● **Your instructions**: Keep images out and repeat all data exactly.

_ _ _ _

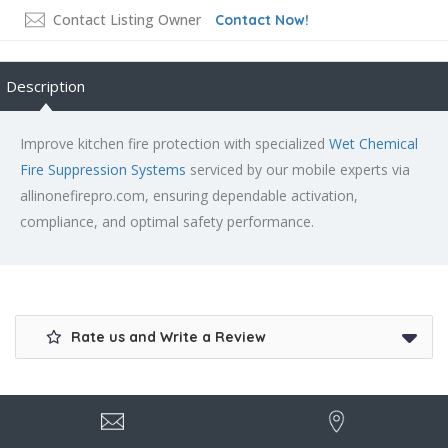
Contact Listing Owner
Contact Now!
Description
Improve kitchen fire protection with specialized
Wet Chemical
Fire Suppression Systems
serviced by our mobile experts via
allinonefirepro.com, ensuring dependable activation,
compliance, and optimal safety performance.
Rate us and Write a Review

_ _ _ _

● **Your response**:
Contact Listing Owner
Contact Now!
Description
Improve kitchen fire protection with specialized
Wet Chemical
Fire Suppression Systems
serviced by our mobile experts via
allinonefirepro.com, ensuring dependable activation,
compliance, and optimal safety performance.
Rate us and Write a Review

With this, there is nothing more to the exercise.